>>>>

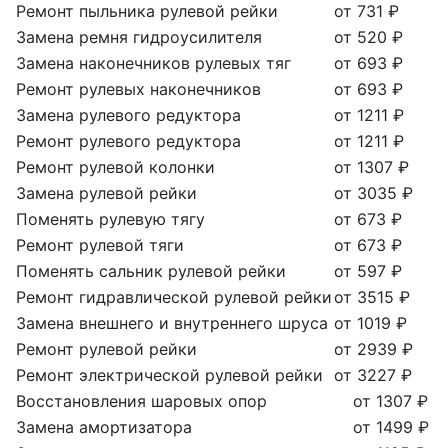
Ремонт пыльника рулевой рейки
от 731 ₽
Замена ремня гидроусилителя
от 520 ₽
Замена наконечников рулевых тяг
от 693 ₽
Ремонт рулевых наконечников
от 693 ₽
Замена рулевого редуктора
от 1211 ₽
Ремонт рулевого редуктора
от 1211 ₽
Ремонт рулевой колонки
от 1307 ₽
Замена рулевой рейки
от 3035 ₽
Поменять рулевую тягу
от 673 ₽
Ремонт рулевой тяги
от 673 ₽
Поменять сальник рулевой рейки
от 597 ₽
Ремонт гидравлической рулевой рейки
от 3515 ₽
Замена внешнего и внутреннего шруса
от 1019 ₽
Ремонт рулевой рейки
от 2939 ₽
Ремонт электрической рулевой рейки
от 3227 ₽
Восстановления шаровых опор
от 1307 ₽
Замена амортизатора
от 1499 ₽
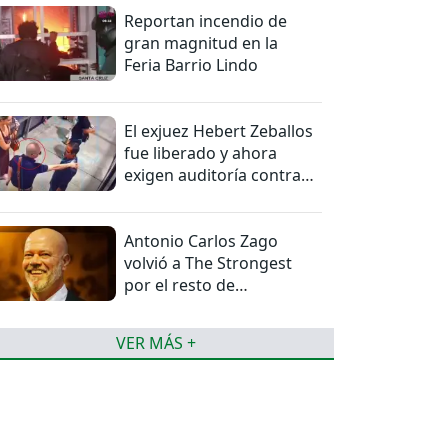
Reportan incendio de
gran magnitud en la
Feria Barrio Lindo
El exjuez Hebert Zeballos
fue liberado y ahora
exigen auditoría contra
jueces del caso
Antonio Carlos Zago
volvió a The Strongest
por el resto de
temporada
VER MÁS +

<<<<

■ Problem to solve
Only the lines containing the word "наконечников" should be returned from the data above.

■ Written solution
Замена наконечников рулевых тяг
Ремонт рулевых наконечников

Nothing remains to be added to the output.